Les élèves du lycée avaient jugé bon de mettre en place un mémorial avec des photos du défunt et des bougies. Chaque élève viendrait poser une fleur. Le geste partait d'une bonne intention mais la plupart des gens venaient poser des fleurs pour pouvoir dire qu'ils étaient « proches » d'Arthur.
La photo qu'il avait choisit pour ce fameux mémorial a été prise il y'a deux ans de ça, Arthur avait obtenu le rôle de Dom Juan alors qu'il n'était qu'en seconde, il était vêtu de très langues bottes, une chemise blanche légèrement entrouverte et d'une épée.
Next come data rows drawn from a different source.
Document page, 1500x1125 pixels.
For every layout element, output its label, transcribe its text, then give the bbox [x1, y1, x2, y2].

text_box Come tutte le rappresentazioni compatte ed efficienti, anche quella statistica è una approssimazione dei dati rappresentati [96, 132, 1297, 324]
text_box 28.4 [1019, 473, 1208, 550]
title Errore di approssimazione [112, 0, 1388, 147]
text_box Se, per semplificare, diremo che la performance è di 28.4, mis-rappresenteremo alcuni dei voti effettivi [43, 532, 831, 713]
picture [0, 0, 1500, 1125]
Arthur était tellement classe et imposant sur cette photo...
« On est dans la même classe. »
La voix enjouée et pleine d'enthousiasme de Vénus me sortit de ma petite rêverie.
« Quoi ? Comment tu sais ça toi ? »
Vénus était une amie d'enfance. C'était l'une des rares personnes à m'avoir connu quand je m'appelais « Karim ». Comme tous les meilleurs amis d'enfance nous avons fais d'énormes efforts pour sauvegarder notre amitié malgré nos centres d'intérêts différents. Malheureusement, en arrivant au lycée je me suis rapproché d'Arthur et en conséquence je me suis éloigné de Vénus. Pourtant, nous avons continué à être amis mais nos rencontres devenaient occasionnelles et nos discutions dans les couloirs étaient devenus de très courte durée. Malgré tout, j'aimais beaucoup Vénus.
« Tu n'es pas allé voir les listes ? »
« Heu...pas vraiment. Quelle classe ? »
Demandai-je un peu pensif toujours en fixant le fameux mémorial.
« Terminal S2. »
« Bien alors...allons-y. »
Elle esquissa un large sourire qui laissa entrevoir une belle lignée de dents blanches et me prit la main pour m'emmener jusqu'à la salle comme lorsqu'on était enfant et qu'elle m'emmenait n' importe où avec elle comme un petit toutou parce que j'étais perdu et que je ne parlais pas français.
Nous nous installâmes au premier rang. Mon amie avait un décolleté plongeant, je faisais des efforts presque inhumains pour éviter de le fixer. J'ai tout de suite remarqué qu'elle avait deux énormes bleus sur son cou. J'hésitai à demander ce que c'était. Je m'en doutais un peu.
Finalement, après une quelque minutes à fixer son cou blessé, je n'ai osé demander.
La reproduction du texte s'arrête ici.